Cycle Synopsis: from a sequence
Cycle Synopsis (3)
Five workers are proceeding down a country path. It begins to rain and one of the men starts to walk faster. He sees sheep in a meadow and thinks he recognizes a large oak that gives relief to these animals. At that moment a truck passes, carrying his four companions. The truck is a late-model pickup with a tree painted on its door. It is driven by an Indian from Brazil named Urimba. Urimba used to be a shepherd, but gave up that life for a show he saw on TV. In this show it only rains when something bad is about to happen. The main character is a young Indian who drives a late-model pickup every morning to his job at a golf course planting trees. He passes five workers proceeding down a country path. It begins to rain and the truck gets stuck in the mud. Then comes a commercial counting sheep sacrificed for a tranquilizing drug.
Cycle Synopsis (4)
A lady had two sons who were born at the same hour on the same day, but are not twins. On her 20th wedding anniversary, she decides to clean out the attic. She asks her sons to help, one with clean face and the other dirty. Clean Face finds a bag of pebbles and two bottles left by the previous owner. Dirty Face laughs as wine is spilled all over the floor. The resulting mess reminds him of designs painted by servants who have no children. In their free time these servants roam the countryside collecting pebbles that look like eggs. They decorate and sell these eggs to rich pregnant women who want only sons. The magic eggs are packaged in pairs, one clean and one dirty, but are not considered twins.
Cycle Synopsis (5)
A detective is making his rounds in a large hotel. Suddenly he hears a piercing cry for help. The detective checks room after room but finds nothing. He returns to the lobby and is handed a note instructing him to go to 505. The detective does so and finds a beautiful woman lying on a large bed. She is sleeping and the detective can’t seem to wake her up.
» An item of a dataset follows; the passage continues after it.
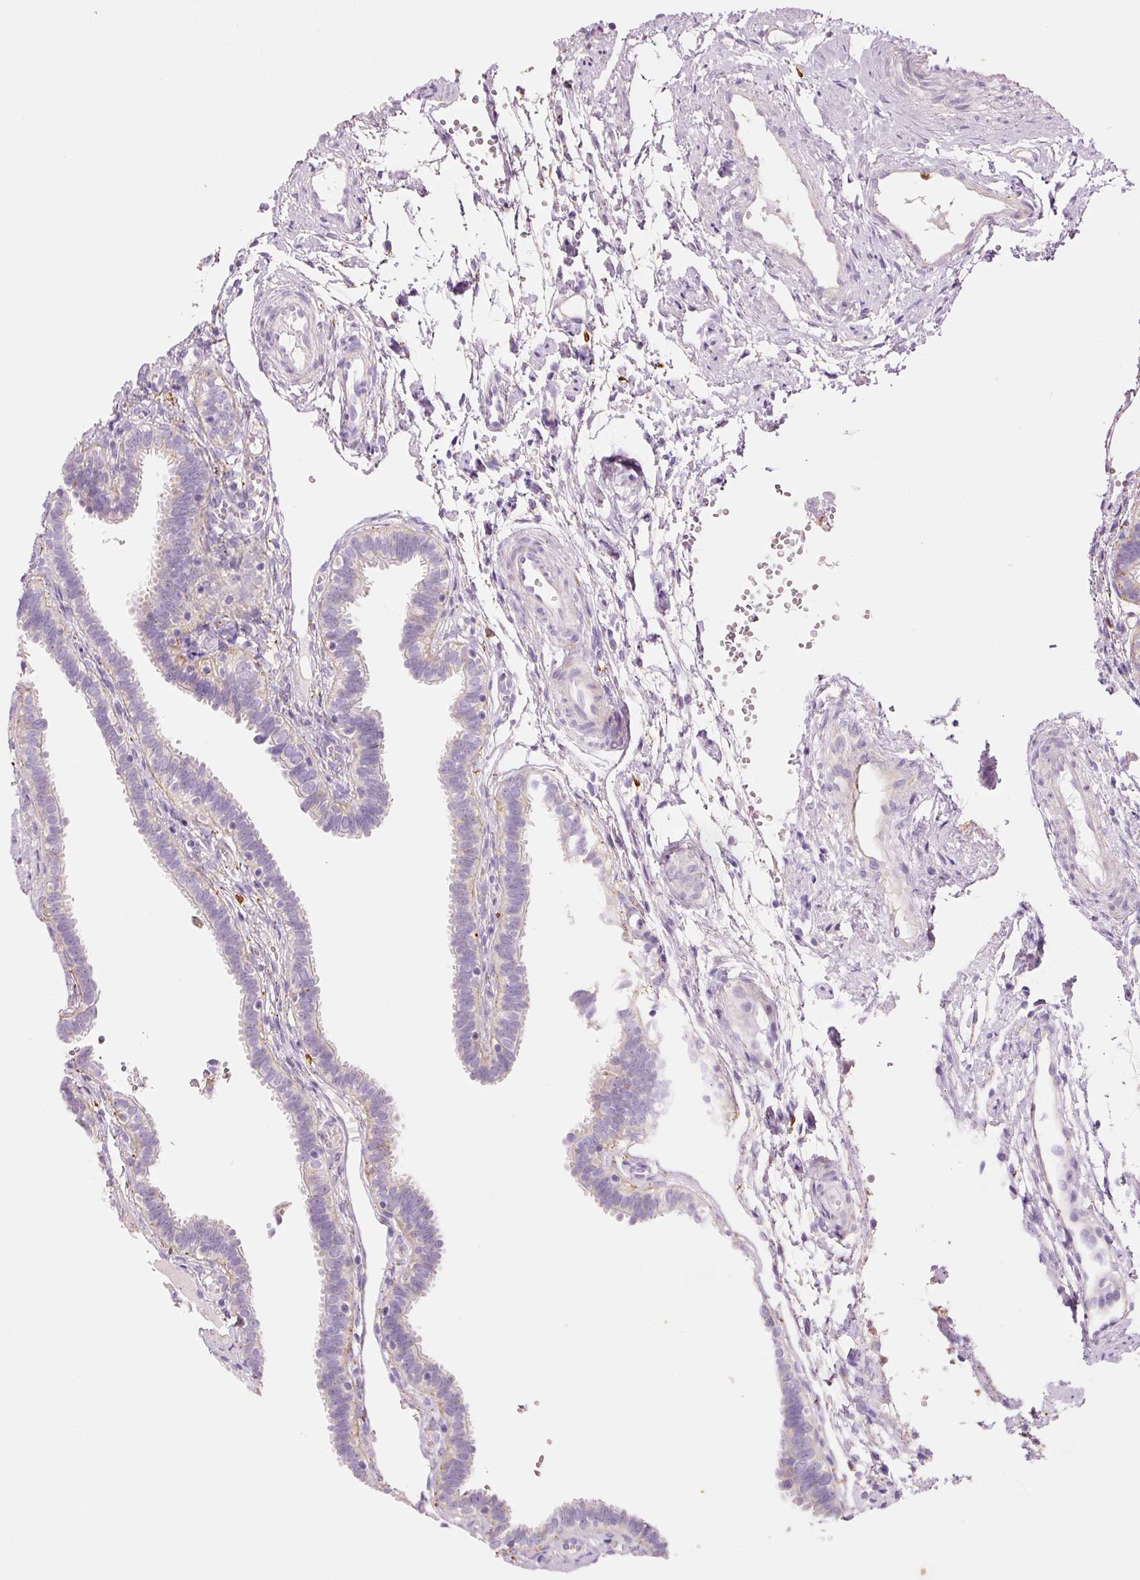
{"staining": {"intensity": "moderate", "quantity": "<25%", "location": "cytoplasmic/membranous"}, "tissue": "fallopian tube", "cell_type": "Glandular cells", "image_type": "normal", "snomed": [{"axis": "morphology", "description": "Normal tissue, NOS"}, {"axis": "topography", "description": "Fallopian tube"}], "caption": "Immunohistochemical staining of normal fallopian tube exhibits low levels of moderate cytoplasmic/membranous positivity in approximately <25% of glandular cells.", "gene": "TMC8", "patient": {"sex": "female", "age": 37}}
He calls the night manager who contacts a doctor staying in the hotel, attending a conference on sleep disorders. The doctor arrives and immediately recognizes the woman. He informs the detective that she was a patient of his who disappeared in the middle of treatments for a recurrent nightmare that takes place at a large hotel by the sea. Her dream always starts with a loud scream. It reminds her of a movie about a detective leading a double life. The protagonist of this film searches for the solution to a crime he himself committed. In a hotel by the sea he finds a woman in trouble and can’t wake her up. The movie ends with the detective giving the keynote address at a conference on sleep disorders. He concludes his speech with the tale of a patient who dreams of sleeping through the most significant episode of her life. She screams but no one can save her from the men who try to help.
Cycle Synopsis (7)
Devi Monad was strolling down the sidewalk when she was startled by a pair of dogs leaping and barking behind their chain-link fence. Taken aback, the teenager darted into the street, and was struck by an oncoming car. Though she wasn’t hurt badly, Devi refused to let the matter rest. She sued the driver of the car. She sued the owners of the vicious dogs. She even sued the manufacturer of the chain-link fence. By the time the case reached an appeals court, Devi had finished law school, her father was a judge and the vicious dogs were both dead. Devi graduated top of her class, and went to work for a corporation always being sued by unhappy consumers. Devi’s first professional case involved a teenage girl frightened by animals not properly trained. The girl’s father owned a chain of hardware stores and lived in a big mansion. Devi knew she couldn’t win the case, but that didn’t matter. Her goal was to tie things up in court as long as possible. By the time all appeals were exhausted, she would have a daughter of her own and two dogs barking at anyone not authorized to approach her property. Devi Jr. would be smart and go to law school and work for a corporation always being sued by unhappy consumers. Both of them would live long and prosperous lives. They’d visit Grandpa Monad’s grave every Sunday and thank him for inventing the world’s first chain-link fence.
Cycle Cynopsis (9)
A lighthouse keeper lived alone on a remote peninsula of rock. One night his light went out in a storm. The keeper worked furiously to make repairs, but he was missing a crucial part. Similar components were only a few miles away, in hold number five of a cargo ship heading toward port. Not seeing the light off Cape Destiny, the ship’s captain had to make a quick decision. Under pressure from above, he stayed the course, with disastrous results. The ship broke up quickly and sank. The captain was swept to shore on a container from hold five. Debris littered the beach, which ended at the keeper’s house. The storm had subsided and between clouds a bright moon appeared. The captain lay on the sand unconscious. Moonlight reflecting off metal was replaced by waves crashing in the keeper’s ear. Under pressure from above, the keeper returned to work. By morning he should have the light fixed, and then he could get some sleep. But morning never came because a crucial part remained on the beach, silent and motionless. Not man or machine, keeper or captain, metal, rock, sea or sand. Just a piece in darkness of a uniform regret.